O caso de Lambert, que não deixou por escrito um testamento vital, tornou-se um símbolo da discussão sobre a morte digna em França. Mas é apenas um dos nomes de uma longa lista internacional de batalhas legais relacionadas com o estado vegetativo e os sistemas de suporte de vida. Uma das primeiras situações conhecidas será o da americana Karen Quinlan, em 1975.
Quinlan, de 21 anos, foi diagnosticada em estado vegetativo persistente e os pais, considerando que não havia esperança de a filha recuperar e que estar ligada a um ventilador e a ser alimentada por sonda só podia causar-lhe sofrimento, pediram aos médicos para cessar o suporte de vida. Estes recusaram, alegando terem medo de ser responsabilizados civil ou criminalmente pela morte da jovem.
Os pais colocaram então uma ação no tribunal do Estado de New Jersey para que este ordenasse o "desligar das máquinas" com base no direito de Karen à privacidade e ao direito de tomar uma decisão privada contrariando o do Estado de mantê-la viva. O tribunal recusou, em primeira instância, mas o Supremo Tribunal acabou por lhes dar razão. Quando desligaram o ventilador, porém, Karen continuou a respirar autonomamente. Os pais não pediram para remover a alimentação artificial e a jovem acabou por ter a morte declarada só nove anos depois, em 1985.

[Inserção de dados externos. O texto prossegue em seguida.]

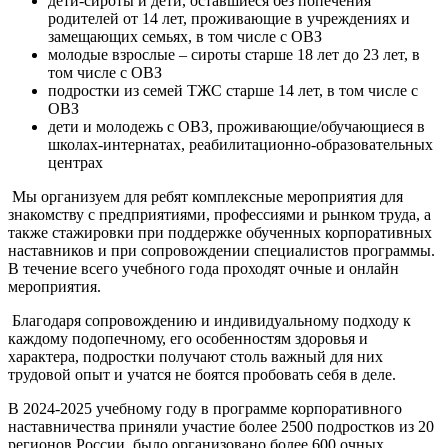
дети-сироты и дети, оставшиеся без попечения
родителей от 14 лет, проживающие в учреждениях и
замещающих семьях, в том числе с ОВЗ
молодые взрослые – сироты старше 18 лет до 23 лет, в
том числе с ОВЗ
подростки из семей ТЖС старше 14 лет, в том числе с
ОВЗ
дети и молодежь с ОВЗ, проживающие/обучающиеся в
школах-интернатах, реабилитационно-образовательных
центрах
Мы организуем для ребят комплексные мероприятия для
знакомству с предприятиями, профессиями и рынком труда, а
также стажировки при поддержке обученных корпоративных
наставников и при сопровождении специалистов программы.
В течение всего учебного года проходят очные и онлайн
мероприятия.
Благодаря сопровождению и индивидуальному подходу к
каждому подопечному, его особенностям здоровья и
характера, подростки получают столь важный для них
трудовой опыт и учатся не боятся пробовать себя в деле.
В 2024-2025 учебному году в программе корпоративного
наставничества приняли участие более 2500 подростков из 20
регионов России, было организовано более 600 очных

Tendo criado um precedente legal, o caso de Karen só fixou jurisprudência para o Estado de New Jersey; já o de Nancy Cruzan, outra jovem mulher também em estado vegetativo, decidido em 1990 pelo Supremo Tribunal dos EUA, fixou-a para o país. Embora, o tribunal do Missouri tenha declarado que só mediante vontade expressa do próprio as máquinas poderiam ser desligadas, os pais de Nancy conseguiram convencer de que estavam a interpretar corretamente a vontade da filha e em dezembro de 1990 a sonda foi retirada. Não sem terem passado por uma longa batalha judicial, que tal como no caso de Vicent Lambert, opunha pais e marido.